## GIVEN PASSAGE
===============

Congratulations! You now have a shared repository for this assignment.

Step 3: Make Sure Make Works

Run make check from the folder containing the release code. Double check that you aren’t getting any warnings about your environment, or your names or types. The make, make docs, make clean, and make finalcheck commands are also available, as in A0.

There is also a new makefile target, make build. This command will build your source files, which are named enigma.ml and enigma_test.ml. Most text editors, including VS Code, will not automatically rebuild your code for you when you edit it; you are responsible for building your code by running a command. (This is different from IDEs like Eclipse.)

Tip: if you ever get errors in VS Code that say something about an “Unbound module”, you probably need to rebuild your code.

Step 4: Index

Now start pair programming. Choose one of you to be the driver and the other to be the navigator. The navigator should now close their computer and put away any distracting devices.

Your goal is to implement the function index : char -> int in the file enigma.ml.

Congratulations! You’ve implemented and tested your first function as a pair. The methodology you used is called test-driven development (TDD). You write an automated test or two, and check that those tests fail. Then you write code to make the test(s) pass. Working this way ensure that, by the time you’re done coding, you already have an automated test suite; it’s not just something you write at the end. It also capitalizes on your brain’s desire to be rewarded, because you keep getting the sweet, sweet satisfaction of a test case going from failing to passing. Finally, if you ever happen to break older code as you are writing new code, you will instantly be alerted by your older automated tests suddenly failing.

Now let’s save the work that you did in your repo:

Congratulations! That was a pretty simple function, but you’ve accomplished so much more, including pair programming and git. Feel free to have a dance party. ┏(・o・)┛♪┗ (・o・) ┓

Step 5: Enigma Tutorial

Either with your partner or separately, please watch this video, which introduces the Enigma machine:

(The video ends abruptly; you can watch the second part here. It explains how the Enigma cipher was broken. You don’t need to understand that to complete the assignment, but it’s fun!)

The Enigma was not just a single machine, but a family of closely related machines. So keep in mind that there might be details that differ from one video to another that you watch online, or even between a video and this writeup.

Substitution ciphers. The Enigma machine implemented a substitution cipher, which encrypts a message by substituting one character for another. Such ciphers go back at least as far as Julius Caesar, who used a simple substitution cipher to encrypt military orders. The Caesar cipher specified that each letter in the alphabet would be encrypted using the letter three positions later in the alphabet. For example, ‘A’ would be encrypted as ‘D’, ‘B’ would be encrypted as ‘E’, ‘C’ would be encrypted as ‘F’, and so on. The code wraps around at the end of the alphabet, so ‘X’, ‘Y’ and ‘Z’ would be encrypted as ‘A’, ‘B’, and ‘C’, respectively. Although the Caesar cipher was effective in its time (when very few people could read at all), its simple pattern of encrypting letters seems pretty obvious today.

===============

Source data:
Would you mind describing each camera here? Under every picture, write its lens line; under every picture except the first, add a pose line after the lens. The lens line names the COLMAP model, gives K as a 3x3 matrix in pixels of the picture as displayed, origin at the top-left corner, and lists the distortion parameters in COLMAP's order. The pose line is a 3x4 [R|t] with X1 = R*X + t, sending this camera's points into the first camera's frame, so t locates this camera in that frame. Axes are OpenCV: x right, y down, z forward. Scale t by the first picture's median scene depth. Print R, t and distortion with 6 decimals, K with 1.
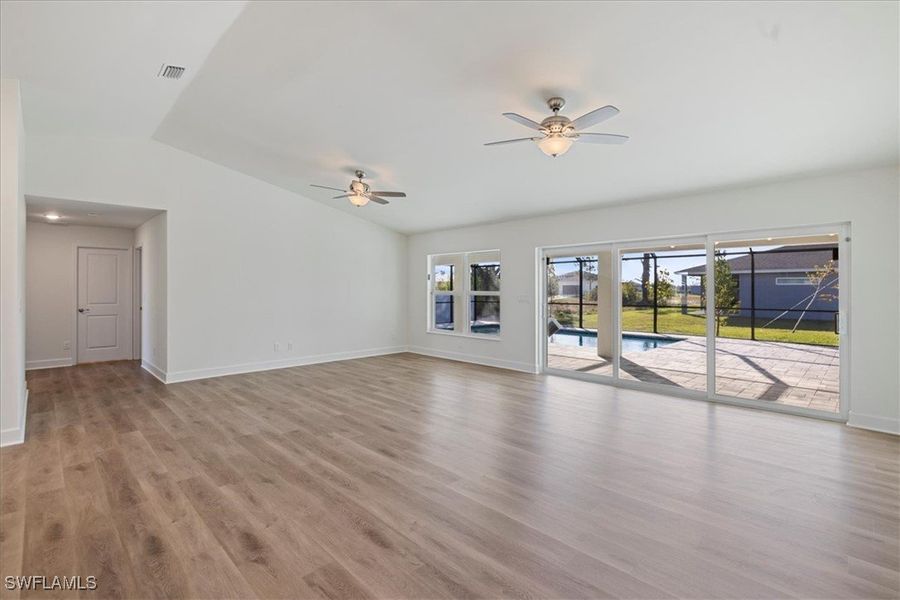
lens RADIAL K [[417.3, 0, 450.0], [0, 417.3, 300.0], [0, 0, 1]] dist [-0.001459, 0.000647]
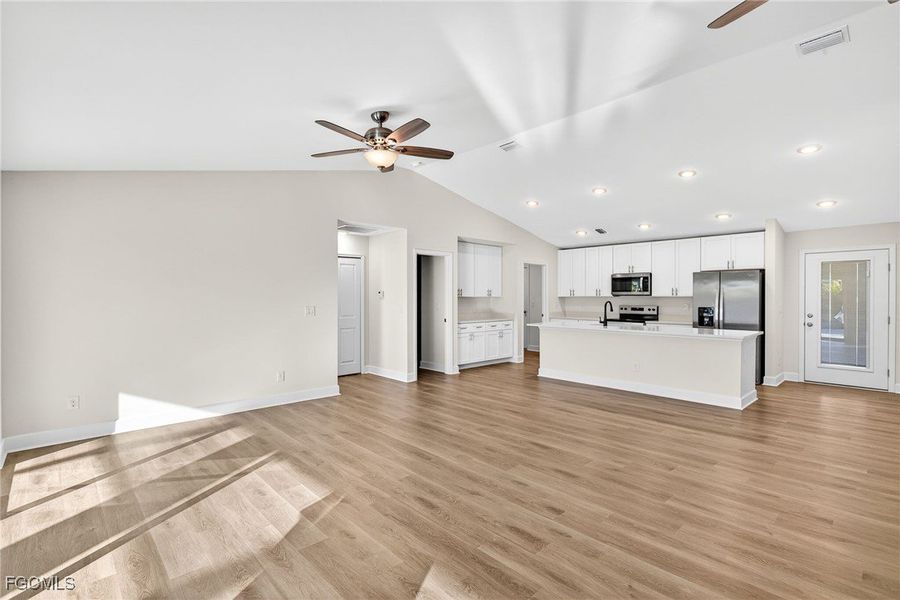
lens RADIAL K [[417.3, 0, 450.0], [0, 417.3, 300.0], [0, 0, 1]] dist [-0.001459, 0.000647]
pose [[-0.999480, -0.002493, 0.032143, 0.059051], [-0.001444, 0.999467, 0.032625, -0.064383], [-0.032207, 0.032562, -0.998951, 2.183868]]
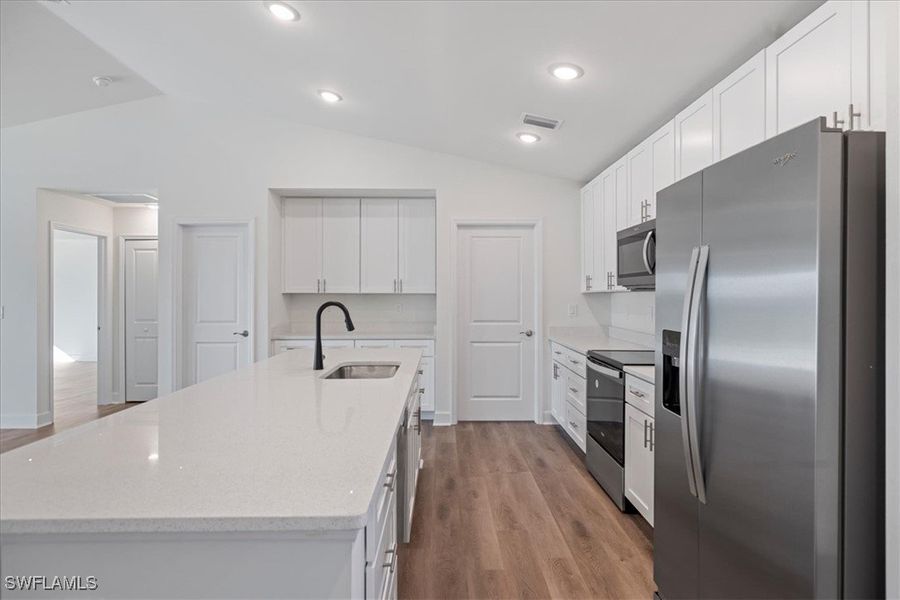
lens RADIAL K [[499.5, 0, 443.7], [0, 499.5, 297.0], [0, 0, 1]] dist [-0.002121, -0.000251]
pose [[-0.707508, -0.002068, 0.706702, -1.410690], [0.017561, 0.999635, 0.020507, -0.019171], [-0.706487, 0.026919, -0.707214, 0.643507]]
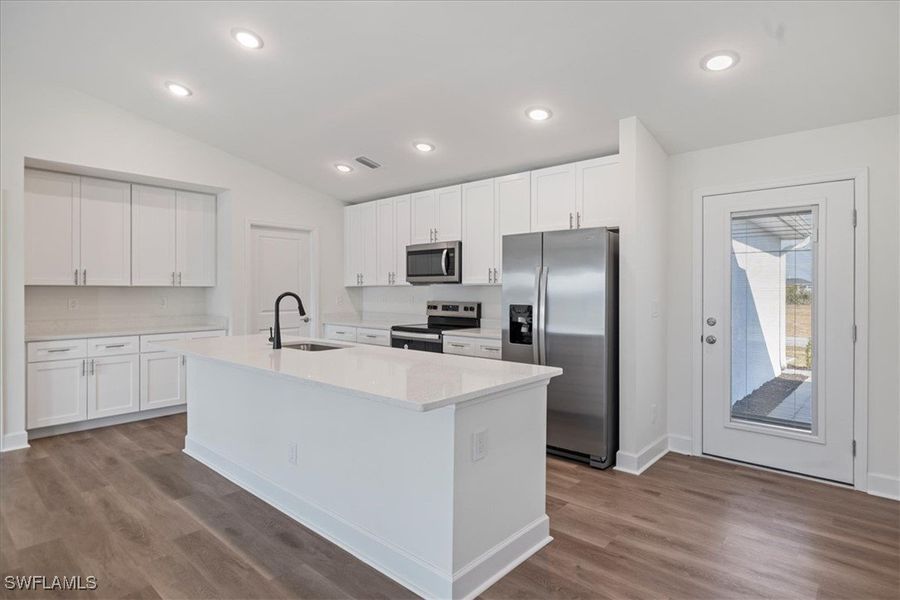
lens RADIAL K [[476.1, 0, 454.9], [0, 476.1, 294.6], [0, 0, 1]] dist [-0.002328, -0.000797]
pose [[-0.998004, 0.000891, -0.063141, -0.936814], [-0.001269, 0.999416, 0.034154, -0.027013], [0.063134, 0.034166, -0.997420, 1.202864]]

===============

## PROBLEM DETAILS
Answer these questions using the Enigma assignment writeup above:
1. What are the names of the two source files that make build builds?
2. What function are you asked to implement in enigma.ml, with its type?
3. Under the Caesar cipher, what letter would 'Y' be encrypted as?

## ANSWER TO THE PROBLEM
1. enigma.ml and enigma_test.ml
2. index : char -> int
3. 'B'